In the survey, taken at the Rec Center, there were seven comments in favor of the one-way traffic plan. One of them stated that the plan addresses traffic flow. Another suggested that the one-way streets were a good idea, but parking garages were "a horrible idea, because the beach will be full of parking instead of hotels or amenities. Parking garages are only needed five weeks of the year, so why change the whole traffic pattern to accommodate them."
One person suggested one-way south on South Gulfview and north on Hamden Drive. "Residents need Hamden as a buffer," he added. "Let the heavy traffic be in the business section where it is needed and give the residents a little breathing room."
Nine of the people filling out response cards were in the "maybe/maybe not" category, but even they had suggestions for improving the plan.
And fifteen people were clearly and emphatically opposed to any one-way streets on the South Beach. "No! to one-way streets," one card insisted, adding, "This does nothing for the 240 residences or 75 motel and other businesses on these streets who pay 8 to 9 million dollars in property taxes." Here the suggestion was for "no left turn" signs as vehicles leave the garages on Coronado.

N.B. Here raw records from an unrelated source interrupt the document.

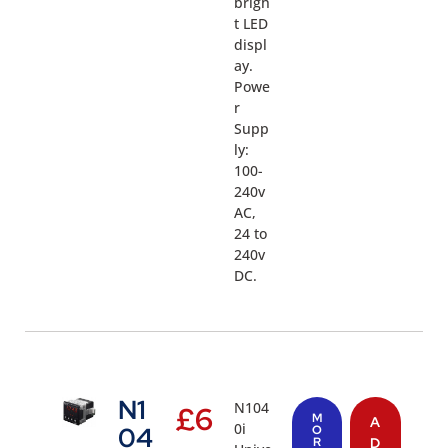
brigh
t LED
displ
ay.
Powe
r
Supp
ly:
100-
240v
AC,
24 to
240v
DC.
N1
N104
£
6
M
A
0i
04
O
R
D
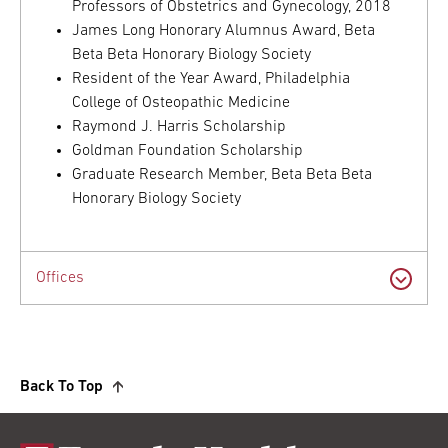
Professors of Obstetrics and Gynecology, 2018
James Long Honorary Alumnus Award, Beta
Beta Beta Honorary Biology Society
Resident of the Year Award, Philadelphia
College of Osteopathic Medicine
Raymond J. Harris Scholarship
Goldman Foundation Scholarship
Graduate Research Member, Beta Beta Beta
Honorary Biology Society
Offices
Back To Top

One South Beach motel owner summed it up. "I am afraid this plan, if implemented, will move us away from the very thing that has made Clearwater Beach a safe destination where people can enjoy a sense of leisure and quiet," he wrote.
While the City Council Members have not yet voted on the one-way street plan, they are expecting to at the regular Council meeting on November 19. South Beach residents, seeing their quality of life and safety threatened by the project, have begun to plan how best to persuade the Council to consider the wellbeing of their constituents at least as important as the visitors to the Beach.
In April of 1992, the Clearwater Beach Association made a presentation to the Clearwater City Commission. After reviewing the long hours and extensive research which had gone into the report, CBA board member, John Ward suggested to the Commission several changes that could be made to improve the movement of traffic on Clearwater Beach, then he concluded with, "Mass transportation is an integral part of solving traffic problems on the Beach. After all of the above recommendations (for mass transit) have been implemented, and it is still shown that the traffic congestion on South Beach requires one-way streets, then the Board recommends that as its final implementation." He added, "The final goal is still to see to it that Gulfview is a very user friendly resort zone street, but we do not wish to have any harm done to the small motel owners on Coronado and Hamden, keeping in mind that the total South Beach complex must be user friendly."
Since 1992, and before, the Clearwater Beach Association has consistently opposed traffic garages on Clearwater Beach, believing the limited land on the island should be used for more user friendly and tourist entertainment purposes and mass transit from the mainland should be the answer to the traffic problems.